I am having one of those days where I think about my job and start trembling and my eyes start tearing up. I can't get over this fucking rat thing. This isn't one rat. Or two. Or twenty. This is a goddamn motherfucking RAT COLONY. We have roaches, too. I saw some on the staircase today. WTF is going to happen if one of my kiddos gets bitten? Our principal is genuinely phobic of rodents and she is about to lose it. She is doing everything she can to eliminate the problem. It's just that rat-removal is not exactly her field of expertise, nor should it have to be. I am not a baby about creepy crawlies, but this is a fucking rat army that produces turds that make me wonder exactly how big are the rats that only come out at night.

We have a significant number of kiddos who I despair over them passing the standardized testing that is coming up next month. It seems like every week I learn something new about the intricacies of the testing system and I can't help but conclude that the system is just set up to ensure that the maximum number of students fall on their asses.
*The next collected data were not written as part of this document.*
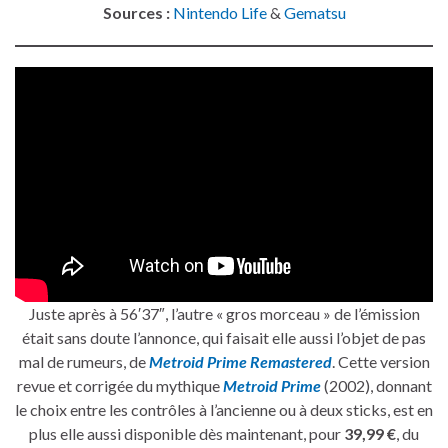
Sources :
Nintendo Life
&
Gematsu
Juste après à 56′37″, l’autre « gros morceau » de l’émission
était sans doute l’annonce, qui faisait elle aussi l’objet de pas
mal de rumeurs, de
Metroid Prime Remastered
. Cette version
revue et corrigée du mythique
Metroid Prime
(2002), donnant
le choix entre les contrôles à l’ancienne ou à deux sticks, est en
plus elle aussi disponible dès maintenant, pour
39,99 €
, du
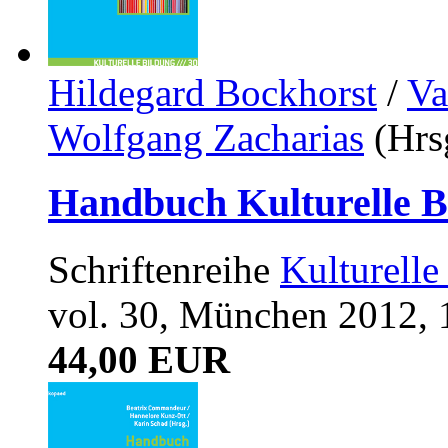
Hildegard Bockhorst
/
Va
Wolfgang Zacharias
(Hrs
Handbuch Kulturelle B
Schriftenreihe
Kulturelle
vol. 30, München 2012, 
44,00 EUR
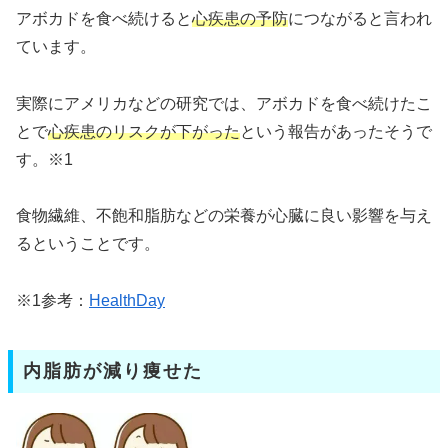
アボカドを食べ続けると
心疾患の予防
につながると言われ
ています。
実際にアメリカなどの研究では、アボカドを食べ続けたこ
とで
心疾患のリスクが下がった
という報告があったそうで
す。※1
食物繊維、不飽和脂肪などの栄養が心臓に良い影響を与え
るということです。
※1参考：
HealthDay
内脂肪が減り痩せた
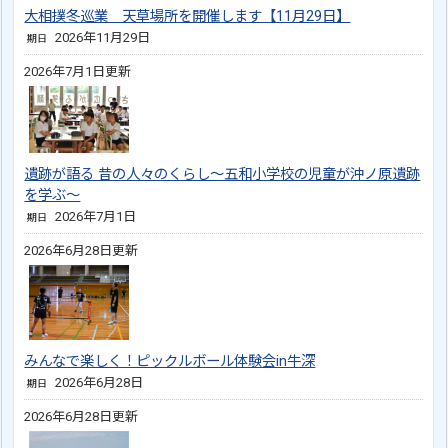
大相撲冬巡業 天草場所を開催します【11月29日】
2026年11月29日
期日
2026年7月1日更新
遺跡が語る 昔の人々のくらし～五和小学校の児童が沖ノ原遺跡
を学ぶ～
2026年7月1日
期日
2026年6月28日更新
みんなで楽しく！ピックルボール体験会in牛深
2026年6月28日
期日
2026年6月28日更新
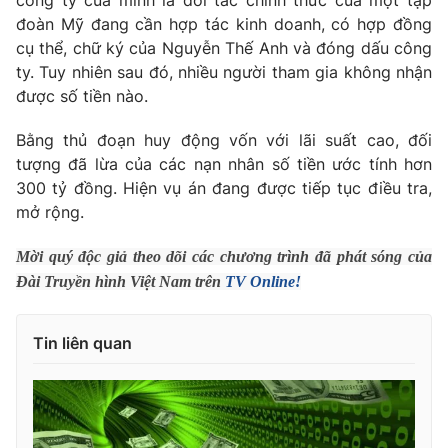
công ty của mình là đối tác chính thức của một tập
Phim VTV
Giải trí
đoàn Mỹ đang cần hợp tác kinh doanh, có hợp đồng
Hậu trường
cụ thể, chữ ký của Nguyễn Thế Anh và đóng dấu công
Điện ảnh
ty. Tuy nhiên sau đó, nhiều người tham gia không nhận
Đời sống
Nhân vật
được số tiền nào.
Âm nhạc
Du lịch
Khán giả
Giáo dục
Bằng thủ đoạn huy động vốn với lãi suất cao, đối
Sao
Làm đẹp
tượng đã lừa của các nạn nhân số tiền ước tính hơn
Giải sao mai
Tuyển sinh
300 tỷ đồng. Hiện vụ án đang được tiếp tục điều tra,
Công nghệ
Chất lượng cuộc sống
mở rộng.
Học trực tuyến
Hitech Công nghệ tương lai
Giao lưu trực tuyến
Mời quý độc giả theo dõi các chương trình đã phát sóng của
Sản phẩm
Đài Truyền hình Việt Nam trên
TV Online!
Lịch phát sóng
Thị trường
Tin liên quan
Tư vấn
Chuyên mục khác
Emagazine
Podcast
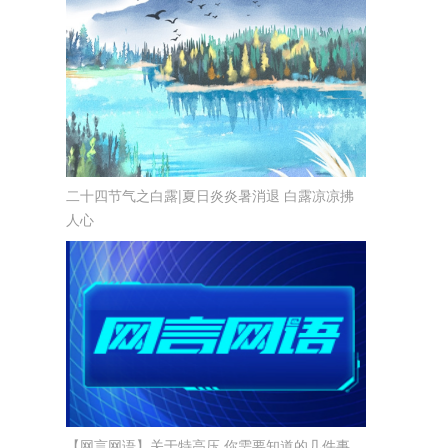
二十四节气之白露|夏日炎炎暑消退 白露凉凉拂
人心
【网言网语】关于特高压 你需要知道的几件事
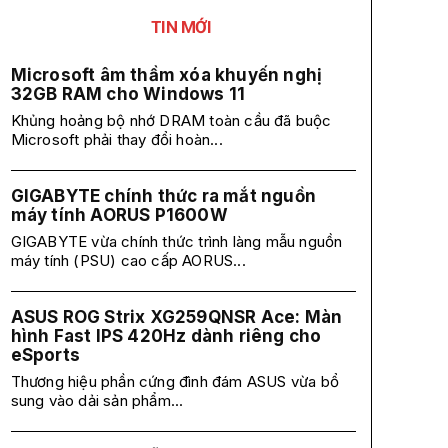
TIN MỚI
Microsoft âm thầm xóa khuyến nghị
32GB RAM cho Windows 11
Khủng hoảng bộ nhớ DRAM toàn cầu đã buộc
Microsoft phải thay đổi hoàn...
GIGABYTE chính thức ra mắt nguồn
máy tính AORUS P1600W
GIGABYTE vừa chính thức trình làng mẫu nguồn
máy tính (PSU) cao cấp AORUS...
ASUS ROG Strix XG259QNSR Ace: Màn
hình Fast IPS 420Hz dành riêng cho
eSports
Thương hiệu phần cứng đình đám ASUS vừa bổ
sung vào dải sản phẩm...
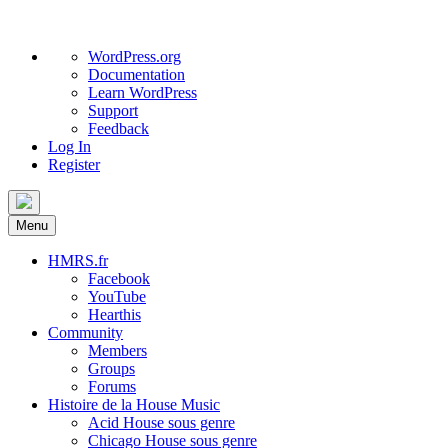
About
WordPress.org
WordPress
Documentation
Learn WordPress
Support
Feedback
Log In
Register
Skip
to
Menu
content
HMRS.fr
Facebook
YouTube
Hearthis
Community
Members
Groups
Forums
Histoire de la House Music
Acid House sous genre
Chicago House sous genre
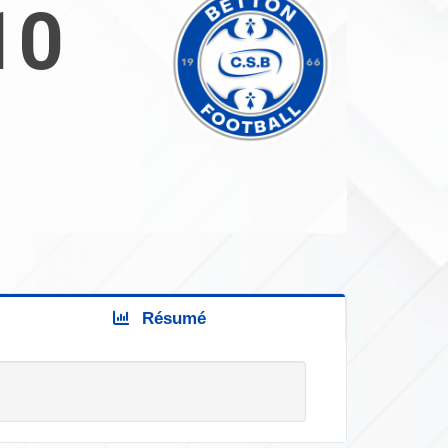
10
Résumé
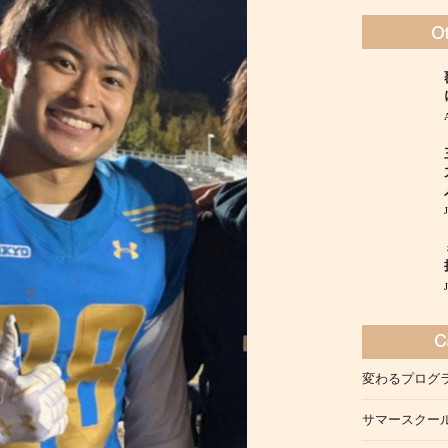
変わるプログ
サマースクー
Here is the latest example: The standardized testing in math is not simply numbers. It is heavily based on using reading comprehension skills to solve complex, often multi-step word problems. When a student is working far, far below their grade level and is experiencing serious difficulties, we refer them for diagnostic testing. This serves two purposes. First, the student will get the help and specialized services they need. Second, it protects the school from not meeting their AYP (adequate yearly progress) and accountability standards when the child fails a test that they simply did not have the ability to pass. The problem is that we are having kids bounce right back from the diagnostic testing with the verdict that they are doing just fine in math. The reason? The diagnostic testing is nothing like the standardized testing. It's all straight up simple numbers operations, no reading comprehension necessary. So the kids pass the diagnostics, then fail the hell out of the high stakes standardized tests. This is just one of the many ways the educational system sets these kids up for miserable failures.

Every Saturday from now until... April?... we are having Saturday school. I feel a little unhinged at this point.
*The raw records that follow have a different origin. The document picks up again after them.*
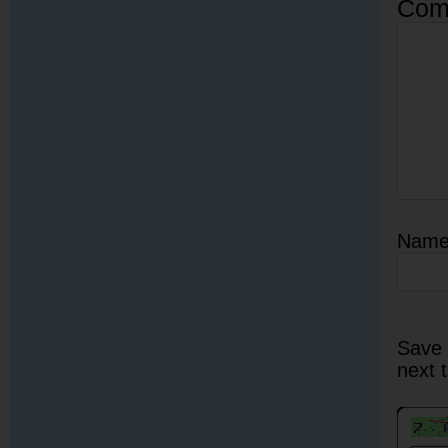
Com
Nam
Save 
next 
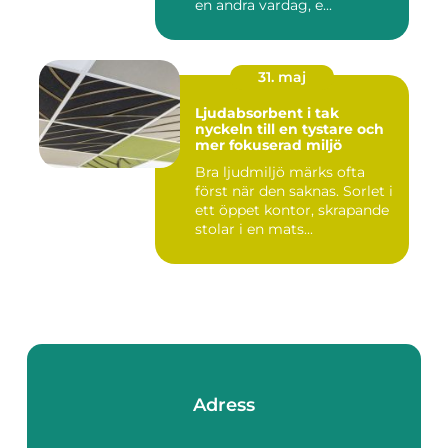
en andra vardag, e...
31. maj
Ljudabsorbent i tak
nyckeln till en tystare och
mer fokuserad miljö
Bra ljudmiljö märks ofta
först när den saknas. Sorlet i
ett öppet kontor, skrapande
stolar i en mats...
Adress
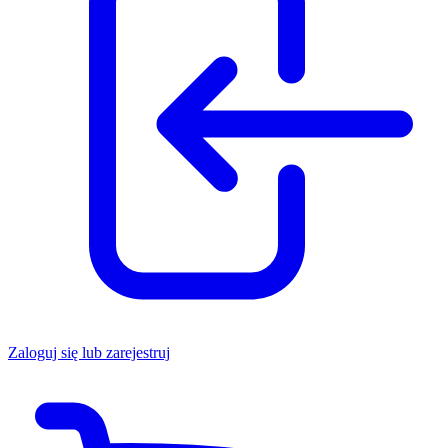
Zaloguj się lub zarejestruj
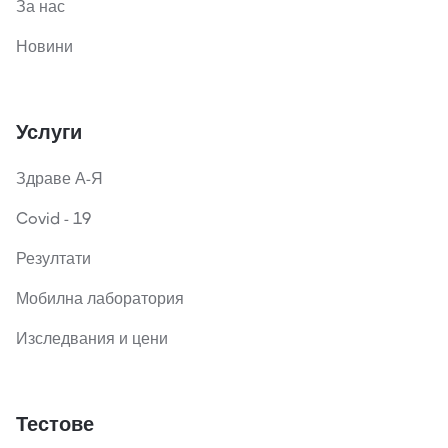
За нас
Новини
Услуги
Здраве А-Я
Covid - 19
Резултати
Мобилна лаборатория
Изследвания и цени
Тестове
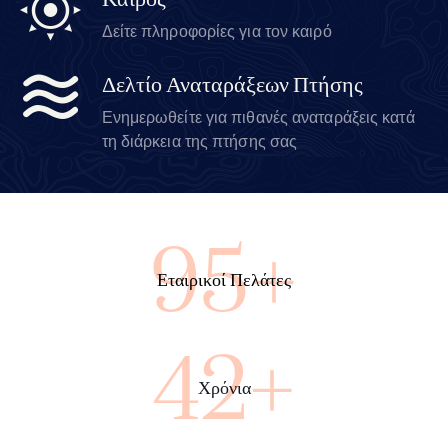
Καιρός
Δείτε πληροφορίες για τον καιρό
Δελτίο Αναταράξεων Πτήσης
Ενημερωθείτε για πιθανές αναταράξεις κατά
τη διάρκεια της πτήσης σας
100+
Εταιρικοί Πελάτες
45+
Χρόνια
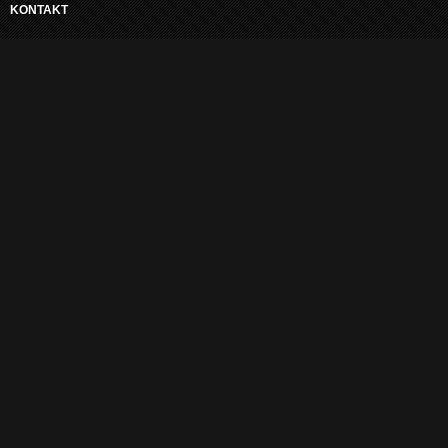
KONTAKT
Thursday, January 04, 2007

My campus the horror flick

Our campus is full of rats. No, this isn't an oh so (un)clever metaphor or anything like that. The buildings are massively rat infested. It's so bad that they are devouring (and shitting all over) classroom materials, like books. Since rats can't control their bladders, they are pissing all over everything as they crawl around. I've seen them. The kids have seen them. Everyone has seen the fucking rats. They have no fear of humans. We can't keep any food in our rooms, even packaged items stored in thick bins. The rats chew through them. They eat right through tupperware, no matter how sturdy.

They eat they kids' art work.

It's finally gotten bad enough that our district has made it a priority to exterminate. Usually it takes a long time for the district to send someone, but we got someone today. He said our rats drag food along with them and hoard it in hidden places. It all gives me crazy visions inspired by role-playing games of wererats with disease-spreading bite attacks.

My kiddos don't deserve to go to school with rats. They don't deserve to live in a neighborhood that is so rat-infested, either, but, goddammit, school is their haven and it shouldn't have a teeming mass of shitting rodentia.

Monday, January 01, 2007

Bien orgullosa de ella

Esperanza calls me every break/holiday. She called today to tell me she missed me and missed school. She did all her homework and checked it to make sure it was her best work. For Christmas, she got a telescope and has been using it to look at the moon. It's almost a full moon, she told me, and it's just so big in the sky.

I love her so much my chest is aching with it.